start SUPPLIED PASSAGE

Once More into the Breach with SCOTUS
By now you know that the Supreme Court has agreed to settle two major, and related, questions: Does Title VII’s ban on sex discrimination in the workplace inherently cover sexual orientation bias? Also, does Title VII’s ban on sex discrimination in the workplace inherently cover transgender bias? The Court consolidated two gay bias cases to tackle question number one, and accepted a transgender case out of Michigan to address question two. Both matters will be scheduled for oral arguments early in the session that begins this October. Opinions could be announced early next year.
Join me here at home as I conduct a silent two-minute imitation of The Scream of Nature by Edvard Munch. And let’s follow that up, perhaps, with a shot of grain alcohol.
Okay then! First, I’d like to reiterate my condemnation of Anthony Kennedy, the man who could have saved us from this terrifying rendezvous with fate. The author of four gay rights opinions in the last twenty years or so, Kennedy twiddled and twaddled around critical points of law, leaving our community short-changed and vulnerable even as we toasted his highfalutin dicta.

end SUPPLIED PASSAGE
start ENTRIES SUPPLIED

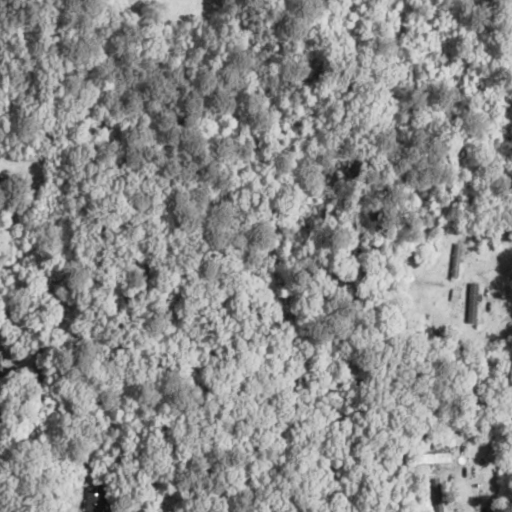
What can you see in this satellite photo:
road: (509, 238)
building: (457, 263)
building: (455, 303)
building: (473, 306)
building: (486, 476)
road: (460, 498)
building: (95, 501)
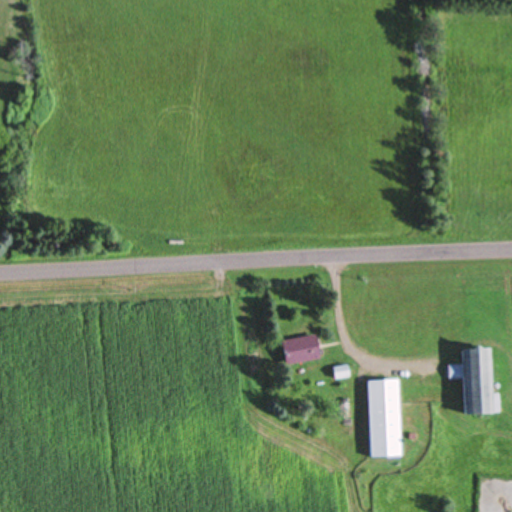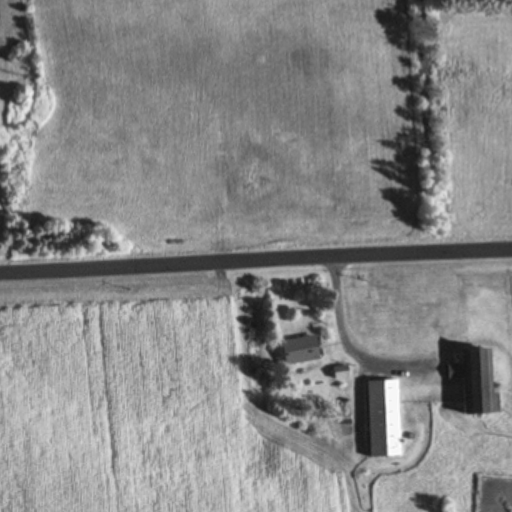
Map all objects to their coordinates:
road: (256, 259)
building: (299, 350)
building: (476, 381)
building: (383, 419)
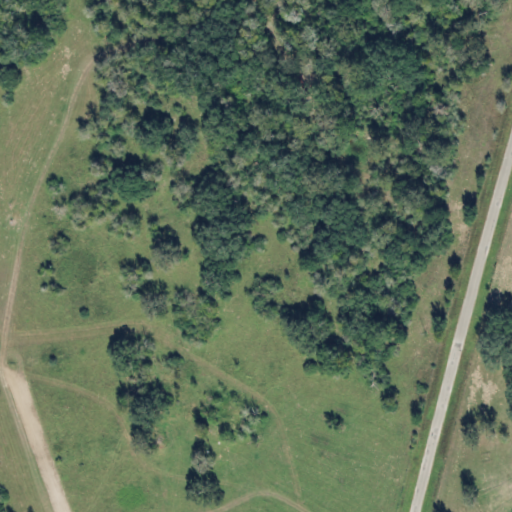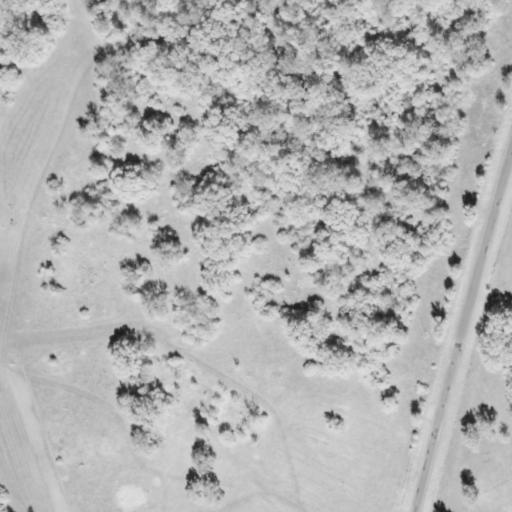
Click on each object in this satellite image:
road: (464, 336)
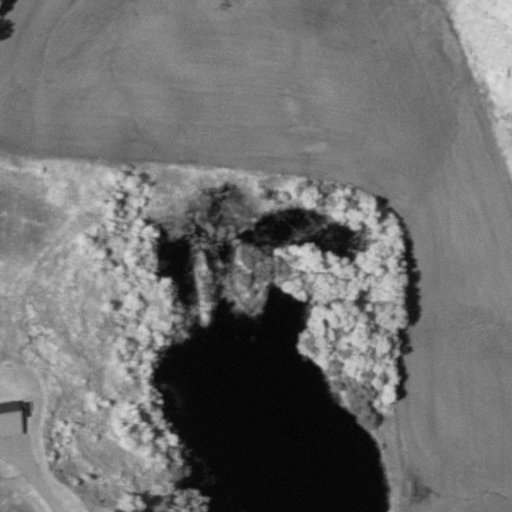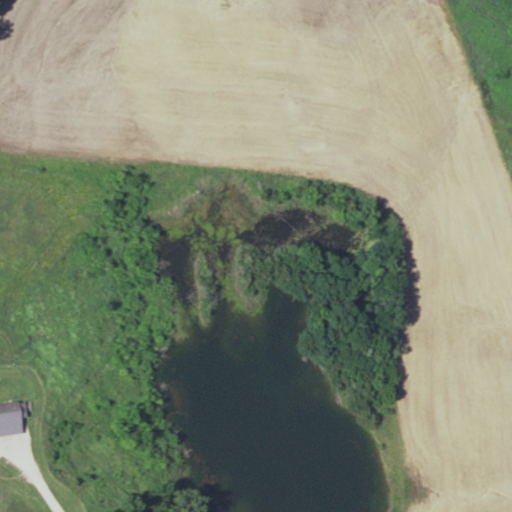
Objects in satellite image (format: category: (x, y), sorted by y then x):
building: (11, 418)
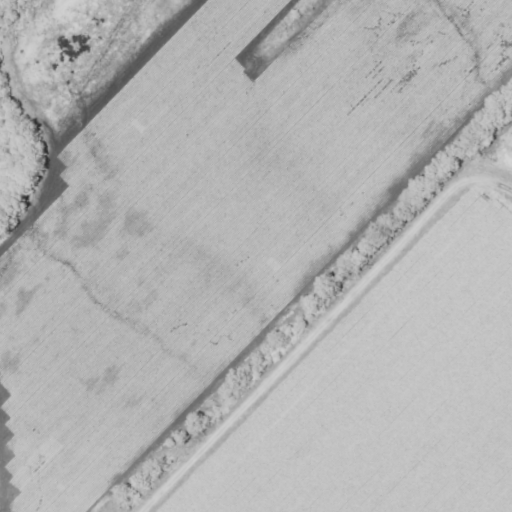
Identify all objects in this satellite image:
road: (320, 327)
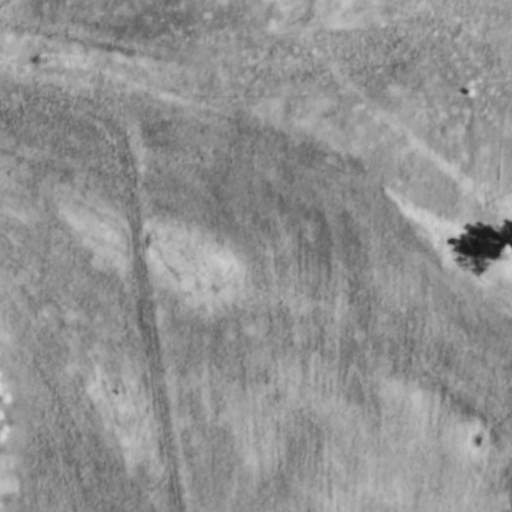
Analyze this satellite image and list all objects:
road: (142, 256)
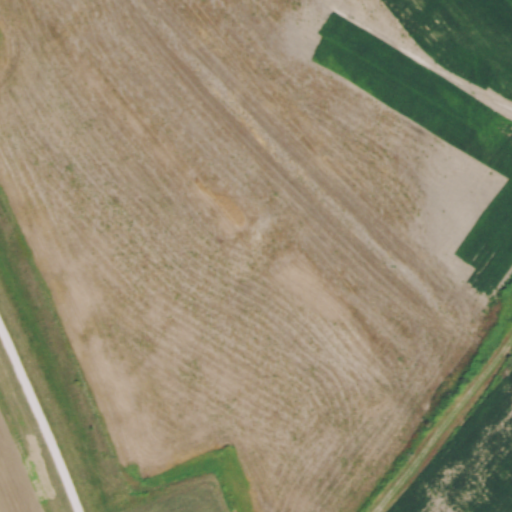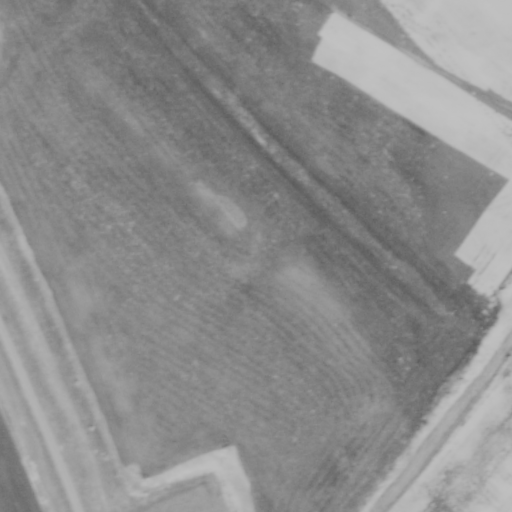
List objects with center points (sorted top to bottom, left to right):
road: (42, 419)
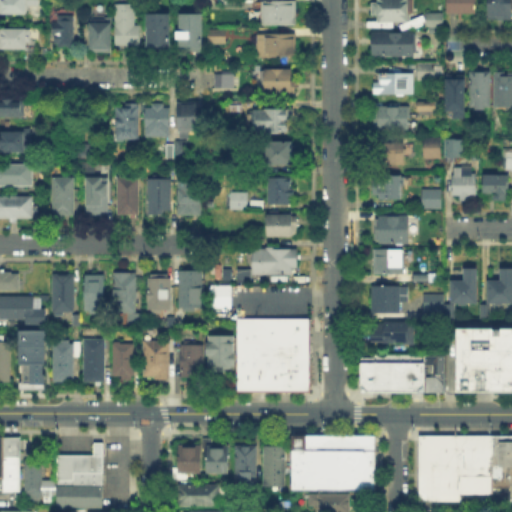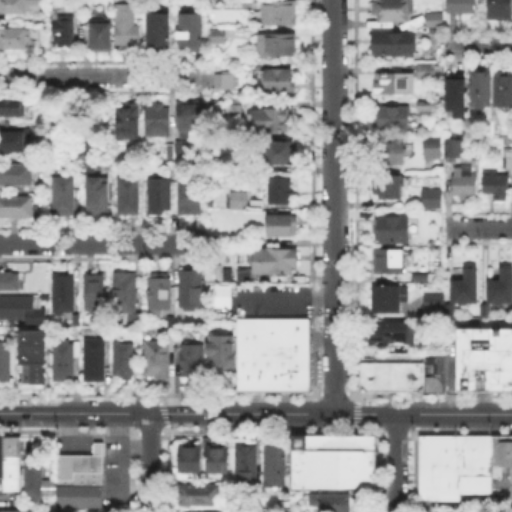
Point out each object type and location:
building: (227, 3)
building: (15, 5)
building: (458, 6)
building: (462, 6)
building: (497, 8)
building: (389, 9)
building: (394, 11)
building: (500, 11)
building: (16, 12)
building: (275, 12)
building: (279, 14)
building: (431, 18)
building: (435, 22)
building: (124, 24)
building: (127, 26)
building: (156, 28)
building: (159, 29)
building: (62, 30)
building: (188, 30)
building: (191, 31)
building: (65, 32)
building: (98, 33)
building: (214, 34)
building: (102, 35)
building: (15, 36)
building: (217, 37)
building: (15, 39)
building: (391, 42)
building: (273, 43)
road: (478, 43)
building: (394, 45)
building: (282, 46)
building: (426, 69)
building: (427, 72)
road: (102, 75)
building: (221, 79)
building: (276, 79)
building: (225, 81)
building: (279, 81)
building: (391, 83)
building: (397, 85)
building: (477, 88)
building: (501, 88)
building: (481, 90)
building: (504, 90)
building: (453, 94)
building: (457, 94)
building: (11, 106)
building: (13, 106)
building: (389, 116)
building: (186, 117)
building: (155, 119)
building: (268, 119)
building: (392, 119)
building: (159, 120)
building: (269, 120)
building: (125, 121)
building: (127, 122)
building: (14, 139)
building: (13, 141)
building: (429, 146)
building: (174, 147)
building: (434, 149)
building: (278, 151)
building: (389, 151)
building: (170, 152)
building: (284, 153)
building: (390, 155)
building: (506, 158)
building: (508, 159)
building: (449, 161)
building: (446, 162)
building: (15, 173)
building: (17, 176)
building: (461, 180)
building: (465, 180)
building: (493, 184)
building: (385, 185)
building: (389, 188)
building: (496, 188)
building: (277, 189)
building: (281, 191)
building: (95, 194)
building: (125, 194)
building: (157, 194)
building: (61, 195)
building: (129, 195)
building: (186, 195)
building: (64, 196)
building: (160, 196)
building: (191, 196)
building: (98, 197)
building: (429, 197)
building: (236, 198)
building: (433, 199)
building: (238, 201)
building: (15, 205)
road: (331, 206)
building: (17, 208)
building: (279, 223)
road: (478, 224)
building: (285, 226)
building: (389, 227)
building: (395, 230)
road: (102, 243)
building: (270, 258)
building: (270, 259)
building: (386, 259)
building: (389, 262)
building: (224, 272)
building: (242, 274)
building: (8, 279)
building: (10, 282)
building: (188, 286)
building: (499, 286)
building: (188, 288)
building: (468, 288)
building: (502, 288)
building: (91, 290)
building: (156, 290)
building: (61, 291)
building: (123, 292)
building: (96, 293)
building: (160, 293)
building: (451, 293)
building: (64, 295)
road: (274, 295)
building: (386, 297)
building: (128, 298)
parking lot: (256, 300)
building: (389, 300)
building: (21, 308)
building: (435, 308)
building: (18, 309)
building: (451, 310)
building: (486, 310)
building: (390, 330)
building: (395, 333)
building: (270, 334)
building: (218, 350)
building: (218, 351)
building: (271, 353)
building: (31, 354)
building: (62, 356)
building: (155, 356)
building: (121, 357)
building: (154, 357)
building: (410, 357)
building: (30, 358)
building: (62, 358)
building: (92, 358)
building: (92, 358)
building: (189, 358)
building: (483, 358)
building: (3, 359)
building: (4, 359)
building: (121, 359)
building: (189, 359)
building: (483, 359)
building: (390, 363)
building: (244, 371)
building: (262, 371)
building: (289, 371)
building: (396, 377)
building: (373, 380)
building: (398, 380)
building: (408, 380)
building: (418, 380)
building: (432, 382)
road: (256, 413)
building: (316, 447)
building: (339, 447)
building: (362, 447)
building: (510, 452)
building: (427, 454)
building: (453, 454)
building: (473, 454)
building: (484, 454)
building: (214, 455)
building: (187, 457)
building: (215, 457)
building: (185, 459)
building: (499, 460)
building: (0, 461)
building: (331, 461)
building: (9, 462)
building: (9, 462)
road: (149, 462)
road: (395, 462)
building: (244, 463)
building: (244, 464)
building: (272, 464)
building: (271, 465)
building: (326, 470)
building: (78, 478)
building: (78, 478)
building: (35, 480)
building: (35, 482)
building: (450, 485)
building: (199, 493)
building: (195, 494)
building: (328, 501)
building: (328, 501)
building: (13, 510)
building: (203, 510)
building: (449, 510)
building: (97, 511)
building: (449, 511)
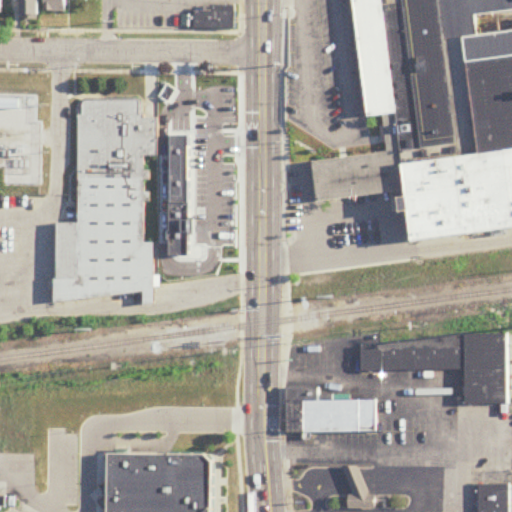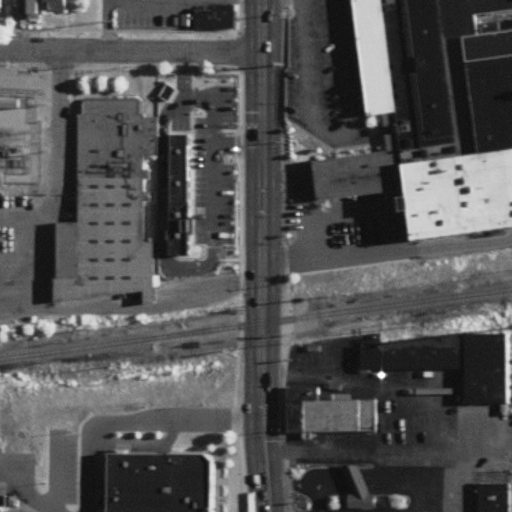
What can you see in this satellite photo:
building: (30, 10)
building: (216, 18)
road: (105, 26)
road: (131, 53)
building: (436, 112)
road: (331, 137)
road: (57, 160)
building: (185, 182)
power substation: (22, 201)
building: (111, 208)
road: (387, 238)
road: (447, 245)
road: (242, 256)
road: (261, 256)
road: (283, 256)
railway: (256, 326)
road: (121, 344)
building: (448, 363)
building: (330, 414)
road: (434, 417)
road: (136, 422)
road: (456, 454)
road: (418, 466)
road: (408, 482)
road: (294, 483)
road: (335, 483)
road: (357, 483)
building: (161, 484)
building: (162, 484)
road: (26, 493)
building: (360, 493)
building: (495, 499)
road: (44, 508)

end ENTRIES SUPPLIED

> SHORT TASK A
Retype the Supreme Court commentary word for word, beginning at the words "Join me here" and stopping after "his highfalutin dicta.".
> SHORT TASK B
Write a continuation of the Supreme Court commentary, picking up right after its final sentence.

> EXPECTED ANSWER A
Join me here at home as I conduct a silent two-minute imitation of The Scream of Nature by Edvard Munch. And let’s follow that up, perhaps, with a shot of grain alcohol.
Okay then! First, I’d like to reiterate my condemnation of Anthony Kennedy, the man who could have saved us from this terrifying rendezvous with fate. The author of four gay rights opinions in the last twenty years or so, Kennedy twiddled and twaddled around critical points of law, leaving our community short-changed and vulnerable even as we toasted his highfalutin dicta.

> EXPECTED ANSWER B
It’s as if an aggressive killer were on our trail and each time he attacked, Officer Kennedy showed up, loaded gun in hand, and saved us, calling an ambulance but sending the assailant away with nothing but a stern lecture. Now, the killer is back again and Kennedy’s nowhere to be found. Why didn’t he jail the guy and throw away the key?
The answer is, because Kennedy kind of liked the killer. He liked the status quo, keeping us safe but not doing any real damage to those so-called religious conservatives who display their hatred of gays as proudly as we fly the rainbow flag. He liked the balance between the colorful, but slightly deviant, gays and trans people and the worthy churchgoers on the other side. A little old fashioned in their views perhaps, but good people! Much like the fine people who instigated the violence in Charlottesville.
Kennedy’s legacy as the champion of gay rights will depend on what happens next term. Will we win a close, but definitive, victory? If so, his caution will have been justified under the “all’s well that ends well” theory. If we lose, either decisively or through a mixed message from a divided Court, he may go down in history as the man who set the stage for the GLBT version of Dred Scott or Plessy v Ferguson.
Room for Optimism?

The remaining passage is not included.